Francisco Filho

Personal information
- Full name: Joaquim Francisco Filho
- Date of birth: 27 October 1940 (age 85)
- Place of birth: São Paulo, Brazil
- Height: 1.76 m (5 ft 9 in)
- Position: Midfielder

Senior career*
- Years: Team / Apps / (Gls)
- 1966–1967: Nîmes / 16 / (5)
- 1967–1968: Besançon / 25 / (8)
- 1968–1972: Boulogne / 106 / (38)
- 1972: Toulouse / 3 / (0)
- Total:  / 150 / (51)

Managerial career
- 2017–2018: Mauritius

= Francisco Filho (footballer) =

Brazilian footballer and coach (born 1940)

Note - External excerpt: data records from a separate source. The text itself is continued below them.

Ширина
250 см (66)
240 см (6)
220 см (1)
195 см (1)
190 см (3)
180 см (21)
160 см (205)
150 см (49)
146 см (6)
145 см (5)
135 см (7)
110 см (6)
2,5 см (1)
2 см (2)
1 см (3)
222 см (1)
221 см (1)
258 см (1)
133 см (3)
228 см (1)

Joaquim Francisco Filho (born 27 October 1940), sometimes known simply as Francisco, is a Brazilian former professional footballer and coach. A midfielder, he spent 17 years as a footballer in Brazil, Venezuela, Portugal and France before going into coaching at the age of 33. After 29 years at Clairefontaine, the academy of the French Football Federation, Filho joined Manchester United as a youth coach in 2002. He retired as a coach in 2005, but returned to the game with the newly formed A.C. St. Louis in 2009.

==Career==
Born in São Paulo, Filho began his professional football career in 1957, at the age of 16. During a 17-year career, he played for clubs in Brazil, Venezuela, Portugal and France, where he retired. After retiring as a player, Filho became a coach and embarked on a 29-year career with the French Football Federation's academy, Clairefontaine. During that time, he oversaw the development of players such as Thierry Henry, Eric Cantona and Jean-Pierre Papin.

In August 2002, Filho was hired by Premier League side, Manchester United, to help with the development of their youth players. He was appointed manager of the Manchester United Under-17s team, and later the Under-18s, following the club's reorganisation of their youth teams. He retired from football in 2005 but was tempted back to the game four years later, when he linked up with American side A.C. St. Louis as their Director of Player Development.

In August 2017, 76-year old Filho was appointed manager of the Mauritius national football team. He was sacked in October 2018.